Rita blinked and staggered again—her world tilting, then righting like the dizziness after a carnival ride. Pulling in a deep breath, she marshaled strength and shook away the haunting. What’s the matter with you?
“I’ve got to go.” She turned and ran, seeking the cover of darkness.
When she glanced back, he was gone. And she was alone. But the feeling, the cold, the worry, wouldn’t leave her. There’s no one there.
Voices whispered in the dark, taunting her.

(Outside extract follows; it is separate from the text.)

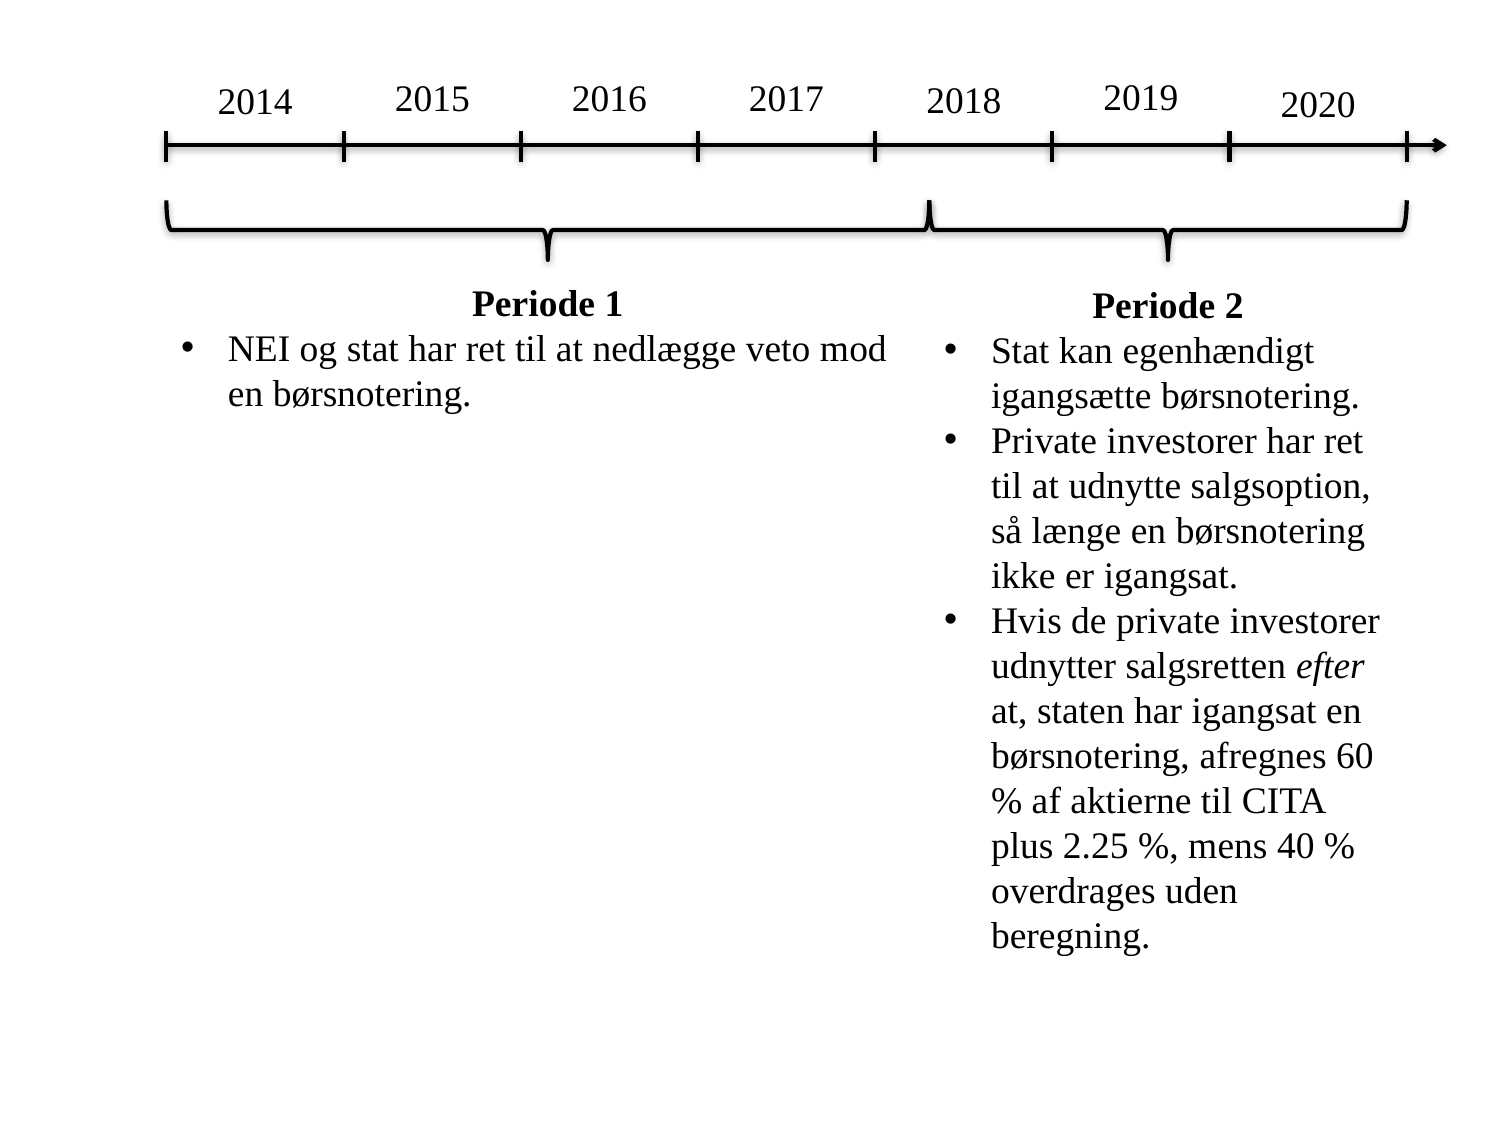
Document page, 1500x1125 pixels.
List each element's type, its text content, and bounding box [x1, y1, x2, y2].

The breeze had picked up, a herald rushing in front of the intensifying storm. Rita laughed at her fears. It’s only the wind.
But the voices shouted her down.
She twirled again, her briefcase in one hand clearing an arc around her. The rain trickled into her eyes, filming her vision—she didn’t care. She couldn’t see them, but she knew they were there. They were after her. Like wolves circling a lone fawn, they remained hidden, waiting.
Home. Portland. I want to go home.
Rita worked for her thoughts, but they skittered into the darkness, rats running from the light. Dark thoughts nipped at the edges.
They’ll try to take this away.
Fear choked her gasp. Shivering now, the cold serpent of fear curled in the pit of her stomach.
Enemies. They’d do anything to stop her.
Footsteps behind her. She gasped as her heart leaped.
A glance as she ran.
No one.
Only darkness.
The welcoming sign for the Underground shone like a beacon, calling her. She’d be safe there in the light, away from the darkness.
She batted at ghostly hands squeezing her throat.
Tugging at the scarf wound around her neck, she pulled it loose, then let it trail through her fingers onto the wet pavement as she ran.
Another glance behind. No one.
But she knew they were there. She could feel them. Hear them.
She fled, her briefcase a shield clutched tight.
Down the stairs. Over the turnstile.
When she saw the light, she leaped toward it.